On November 22, 2019, Rivers signed with Lithuanian club Žalgiris Kaunas for the remainder of the 2019–2020 season.

On July 6, 2020, Rivers signed with BC Zenit Saint Petersburg for the 2020–2021 season.

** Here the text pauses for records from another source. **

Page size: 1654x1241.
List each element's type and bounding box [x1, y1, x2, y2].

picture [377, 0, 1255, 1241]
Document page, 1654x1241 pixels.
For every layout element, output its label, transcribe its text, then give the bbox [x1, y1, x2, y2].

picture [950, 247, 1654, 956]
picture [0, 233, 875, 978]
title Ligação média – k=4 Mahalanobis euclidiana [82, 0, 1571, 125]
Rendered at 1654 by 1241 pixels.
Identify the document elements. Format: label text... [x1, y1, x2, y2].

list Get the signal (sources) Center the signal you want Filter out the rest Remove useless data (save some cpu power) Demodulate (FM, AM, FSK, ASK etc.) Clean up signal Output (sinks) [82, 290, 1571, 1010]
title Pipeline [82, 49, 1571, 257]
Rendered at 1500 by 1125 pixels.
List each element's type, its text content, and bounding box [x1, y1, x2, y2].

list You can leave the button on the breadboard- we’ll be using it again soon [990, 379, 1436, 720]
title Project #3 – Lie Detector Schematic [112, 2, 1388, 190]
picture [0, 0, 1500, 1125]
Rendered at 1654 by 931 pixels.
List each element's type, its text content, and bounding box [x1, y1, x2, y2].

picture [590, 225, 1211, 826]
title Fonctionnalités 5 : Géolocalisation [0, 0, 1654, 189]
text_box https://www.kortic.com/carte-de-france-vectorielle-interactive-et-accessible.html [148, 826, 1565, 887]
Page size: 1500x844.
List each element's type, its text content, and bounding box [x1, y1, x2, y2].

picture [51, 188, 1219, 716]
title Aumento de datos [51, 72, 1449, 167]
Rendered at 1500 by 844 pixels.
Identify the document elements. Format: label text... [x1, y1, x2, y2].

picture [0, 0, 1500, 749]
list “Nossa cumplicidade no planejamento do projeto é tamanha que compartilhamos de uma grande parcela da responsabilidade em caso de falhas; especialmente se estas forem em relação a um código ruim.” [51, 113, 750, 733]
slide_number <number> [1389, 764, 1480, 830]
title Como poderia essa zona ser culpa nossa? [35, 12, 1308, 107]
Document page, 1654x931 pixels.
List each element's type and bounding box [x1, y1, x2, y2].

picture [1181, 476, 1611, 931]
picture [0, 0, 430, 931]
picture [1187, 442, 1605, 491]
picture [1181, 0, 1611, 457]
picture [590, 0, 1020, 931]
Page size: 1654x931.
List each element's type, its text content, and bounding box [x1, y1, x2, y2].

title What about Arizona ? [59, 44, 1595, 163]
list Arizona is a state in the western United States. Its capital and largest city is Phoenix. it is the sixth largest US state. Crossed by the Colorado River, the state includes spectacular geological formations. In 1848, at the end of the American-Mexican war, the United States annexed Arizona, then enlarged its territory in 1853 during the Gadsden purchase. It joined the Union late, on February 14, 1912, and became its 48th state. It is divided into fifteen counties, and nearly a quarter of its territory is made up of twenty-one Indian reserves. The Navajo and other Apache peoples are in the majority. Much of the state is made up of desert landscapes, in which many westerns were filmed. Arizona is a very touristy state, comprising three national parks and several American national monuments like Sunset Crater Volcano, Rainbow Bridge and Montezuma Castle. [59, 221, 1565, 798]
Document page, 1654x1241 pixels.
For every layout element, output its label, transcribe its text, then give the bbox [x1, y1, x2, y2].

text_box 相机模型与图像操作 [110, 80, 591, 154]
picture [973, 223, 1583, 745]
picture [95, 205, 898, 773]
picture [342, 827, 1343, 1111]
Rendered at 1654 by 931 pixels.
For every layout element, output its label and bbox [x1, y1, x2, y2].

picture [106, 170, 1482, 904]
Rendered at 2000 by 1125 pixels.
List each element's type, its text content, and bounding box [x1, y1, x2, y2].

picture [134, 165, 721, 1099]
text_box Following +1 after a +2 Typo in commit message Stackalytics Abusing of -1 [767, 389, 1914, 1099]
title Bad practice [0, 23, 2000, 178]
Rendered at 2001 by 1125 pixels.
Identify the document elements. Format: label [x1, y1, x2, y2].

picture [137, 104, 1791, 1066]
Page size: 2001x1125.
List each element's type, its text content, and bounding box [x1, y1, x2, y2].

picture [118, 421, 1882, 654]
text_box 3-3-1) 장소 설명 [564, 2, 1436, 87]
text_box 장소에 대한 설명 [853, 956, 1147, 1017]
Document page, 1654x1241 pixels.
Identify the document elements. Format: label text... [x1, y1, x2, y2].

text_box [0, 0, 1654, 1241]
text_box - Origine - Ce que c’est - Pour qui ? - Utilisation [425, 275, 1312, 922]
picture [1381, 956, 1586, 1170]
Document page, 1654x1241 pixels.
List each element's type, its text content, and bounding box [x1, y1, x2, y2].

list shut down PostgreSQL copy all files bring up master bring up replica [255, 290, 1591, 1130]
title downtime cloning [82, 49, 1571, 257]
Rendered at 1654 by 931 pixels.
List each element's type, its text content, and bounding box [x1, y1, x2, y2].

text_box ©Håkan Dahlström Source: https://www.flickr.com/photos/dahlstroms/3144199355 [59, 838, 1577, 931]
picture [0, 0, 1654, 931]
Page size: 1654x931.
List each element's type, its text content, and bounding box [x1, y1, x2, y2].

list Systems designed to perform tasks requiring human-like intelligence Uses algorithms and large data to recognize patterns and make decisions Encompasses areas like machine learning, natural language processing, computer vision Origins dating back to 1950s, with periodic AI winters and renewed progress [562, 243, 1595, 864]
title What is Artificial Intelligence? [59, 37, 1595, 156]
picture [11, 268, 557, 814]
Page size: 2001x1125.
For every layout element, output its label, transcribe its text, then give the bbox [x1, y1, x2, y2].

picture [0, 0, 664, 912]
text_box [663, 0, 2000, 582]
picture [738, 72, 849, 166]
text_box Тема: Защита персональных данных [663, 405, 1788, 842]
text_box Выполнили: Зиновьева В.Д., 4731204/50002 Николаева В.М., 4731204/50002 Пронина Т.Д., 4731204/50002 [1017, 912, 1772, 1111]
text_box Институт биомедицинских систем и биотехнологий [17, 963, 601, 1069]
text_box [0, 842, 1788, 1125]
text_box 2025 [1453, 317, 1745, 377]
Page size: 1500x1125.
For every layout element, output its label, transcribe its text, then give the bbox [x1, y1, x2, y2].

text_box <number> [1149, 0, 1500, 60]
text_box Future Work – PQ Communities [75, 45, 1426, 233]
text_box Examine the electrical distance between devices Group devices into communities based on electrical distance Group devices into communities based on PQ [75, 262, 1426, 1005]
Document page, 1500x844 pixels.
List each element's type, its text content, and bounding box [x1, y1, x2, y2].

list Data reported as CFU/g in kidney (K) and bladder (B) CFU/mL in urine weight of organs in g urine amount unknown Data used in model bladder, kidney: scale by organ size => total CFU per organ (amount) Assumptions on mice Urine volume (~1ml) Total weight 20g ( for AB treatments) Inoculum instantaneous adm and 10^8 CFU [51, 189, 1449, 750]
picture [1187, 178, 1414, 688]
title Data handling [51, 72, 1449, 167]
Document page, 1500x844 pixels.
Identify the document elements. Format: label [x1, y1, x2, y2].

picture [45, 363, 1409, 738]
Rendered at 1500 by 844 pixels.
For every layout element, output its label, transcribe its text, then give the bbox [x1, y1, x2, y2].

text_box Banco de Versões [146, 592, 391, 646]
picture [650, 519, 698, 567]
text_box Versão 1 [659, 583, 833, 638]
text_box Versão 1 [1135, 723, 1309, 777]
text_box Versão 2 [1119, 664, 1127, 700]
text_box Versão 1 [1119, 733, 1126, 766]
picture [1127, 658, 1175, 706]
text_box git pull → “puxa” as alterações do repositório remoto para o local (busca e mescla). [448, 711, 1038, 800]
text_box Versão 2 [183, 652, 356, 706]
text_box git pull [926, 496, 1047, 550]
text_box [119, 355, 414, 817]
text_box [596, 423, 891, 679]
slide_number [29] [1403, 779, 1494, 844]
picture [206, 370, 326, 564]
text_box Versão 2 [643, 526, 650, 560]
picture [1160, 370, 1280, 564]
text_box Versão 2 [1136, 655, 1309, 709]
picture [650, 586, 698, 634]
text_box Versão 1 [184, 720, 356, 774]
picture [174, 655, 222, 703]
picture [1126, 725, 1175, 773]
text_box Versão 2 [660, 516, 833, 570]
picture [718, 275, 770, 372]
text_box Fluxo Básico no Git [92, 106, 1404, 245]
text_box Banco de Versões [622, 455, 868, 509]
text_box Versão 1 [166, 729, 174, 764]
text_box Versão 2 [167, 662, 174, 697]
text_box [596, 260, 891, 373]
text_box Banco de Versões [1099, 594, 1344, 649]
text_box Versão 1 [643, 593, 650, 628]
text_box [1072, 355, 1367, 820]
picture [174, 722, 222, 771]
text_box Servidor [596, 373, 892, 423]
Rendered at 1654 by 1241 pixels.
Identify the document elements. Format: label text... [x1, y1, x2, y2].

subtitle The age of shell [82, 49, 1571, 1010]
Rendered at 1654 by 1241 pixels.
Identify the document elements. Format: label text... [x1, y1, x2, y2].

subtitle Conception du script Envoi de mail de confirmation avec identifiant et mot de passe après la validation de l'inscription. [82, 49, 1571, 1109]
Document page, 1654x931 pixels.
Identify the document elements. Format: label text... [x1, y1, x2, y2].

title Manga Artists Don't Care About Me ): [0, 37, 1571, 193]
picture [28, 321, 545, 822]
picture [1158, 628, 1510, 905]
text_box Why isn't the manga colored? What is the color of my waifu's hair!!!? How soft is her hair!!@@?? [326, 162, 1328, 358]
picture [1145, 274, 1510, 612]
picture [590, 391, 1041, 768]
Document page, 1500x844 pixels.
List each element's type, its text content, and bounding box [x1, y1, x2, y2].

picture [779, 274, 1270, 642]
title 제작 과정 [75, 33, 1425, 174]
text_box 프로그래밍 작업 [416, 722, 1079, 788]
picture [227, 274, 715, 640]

On July 9, 2021, Rivers officially parted ways with the Russian club. On December 10, he returned to Bayern Munich. Rivers parted ways with the team on January 25, 2022.

On February 22, 2022, Rivers signed with Hapoel Jerusalem B.C. in Israel.

On August 3, 2022, Rivers signed with BC Samara of the VTB United League.

On October 21, 2023, Rivers signed with BC Fuerza Regia of the LNBP League.

==Career statistics==

===EuroLeague===

| † | Denotes seasons in which Rivers won the EuroLeague |
| * | Led the league |

| Year | Team | GP | GS | MPG | FG% | 3P% | FT% | RPG | APG | SPG | BPG | PPG | PIR |
| 2012–13 | Khimki | 24 | 17 | 26.3 | .445 | .364 | .533 | 2.7 | 1.5 | .8 | .1 | 9.6 | 7.5 |
| 2014–15† | Real Madrid | 30* | 16 | 17.0 | .432 | .411 | 1.000 | 2.3 | 1.1 | .6 | — | 5.3 | 5.1 |
| 2015–16 | Bayern Munich | 10 | 2 | 23.5 | .442 | .431 | .667 | 2.3 | 1.3 | .5 | .1 | 10.8 | 8.0 |
| 2015–16 | Real Madrid | 17 | 4 | 17.5 | .437 | .315 | .778 | 1.5 | .8 | .8 | .1 | 6.7 | 5.7 |
| 2016–17 | Panathinaikos | 33 | 5 | 27.4 | .449 | .420 | .780 | 2.5 | .8 | .8 | .1 | 11.2 | 7.7 |
| 2017–18 | 31 | 4 | 23.4 | .409 | .358 | .656 | 2.7 | .8 | 1.1 | .1 | 8.5 | 6.5 |
| 2019–20 | Žalgiris | 18 | 8 | 21.4 | .444 | .412 | .900 | 1.5 | 1.1 | .9 | — | 9.3 | 6.7 |
| 2020-21 | Zenit | 37 | 13 | 22.3 | .400 | .355 | .455 | 2.5 | .7 | .5 | .1 | 6.1 | 4.5 |
| 2021–22 | Bayern Munich | 6 | 1 | 16.2 | .395 | .313 | .667 | 1.3 | 1.0 | .3 | — | 6.2 | 3.3 |
| Career |  | 206 | 70 | 22.4 | .431 | .382 | .696 | 2.3 | 1.0 | .7 | .1 | 8.1 | 6.2 |

=== Domestic leagues ===

| Season | Team | League | GP | MPG | FG% | 3P% | FT% | RPG | APG | SPG | BPG | PPG |
| 2009–10 | Latina Basket | LegaDue | 12 | 38.1 | .477 | .371 | .767 | 5.7 | 1.2 | 1.8 | .1 | 24.5 |
| Benetton Basket | LBA | 23 | 30.2 | .489 | .442 | .825 | 4.3 | 1.3 | 1.5 | .2 | 12.3 |
| 2010–11 | Chorale Roanne Basket | LNB Pro A | 14 | 29.7 | .523 | .360 | .714 | 4.6 | 1.9 | 1.0 | .1 | 14.3 |
| Canadian Solar Bologna | LBA | 17 | 31.8 | .432 | .580 | .811 | 4.4 | 1.6 | 1.9 | .2 | 17.2 |
| 2011–12 | PBC Lokomotiv-Kuban | Russian PBL | 17 | 24.4 | .513 | .431 | .750 | 4.4 | .9 | .9 | .0 | 11.4 |
| VTB United League | 19 | 27.1 | .481 | .402 | .806 | 4.3 | 1.0 | 1.2 | .0 | 11.2 |
| 2012–13 | BC Khimki | Russian PBL | 13 | 18.5 | .487 | .413 | .789 | 2.5 | 1.1 | .8 | .2 | 8.5 |
| VTB United League | 24 | 20.0 | .480 | .494 | .571 | 2.2 | 1.4 | 0.9 | .0 | 8.6 |
| 2013–14 | Reno Bighorns | D-League | 47 | 30.7 | .510 | .352 | .852 | 4.0 | 2.2 | 1.3 | 0.1 | 15.8 |
| 2014–15 | Real Madrid | Liga ACB | 42 | 17.7 | .600 | .393 | .833 | 1.9 | .8 | .6 | .1 | 5.7 |
| 2015 | Bayern Munich | Basketball Bundesliga | 13 | 24.3 | .512 | .442 | .833 | 3.4 | 2.2 | 1.0 | 0.4 | 15.0 |
| 2015–16 | Real Madrid | Liga ACB | 10 | ? | .559 | .536 | .571 | 2.7 | 2.0 | 0.8 | 0.1 | 8.7 |
| 2016–17 | Panathinaikos | GBL | 32 | 21,3 | .458 | .416 | .620 | 2.3 | 0.9 | 1.1 | 0.3 | 8.9 |

==Personal life==
Rivers is the nephew of former NBA player Byron Dinkins. Rivers is divorced, and has 2 children, Maiyah and Micah.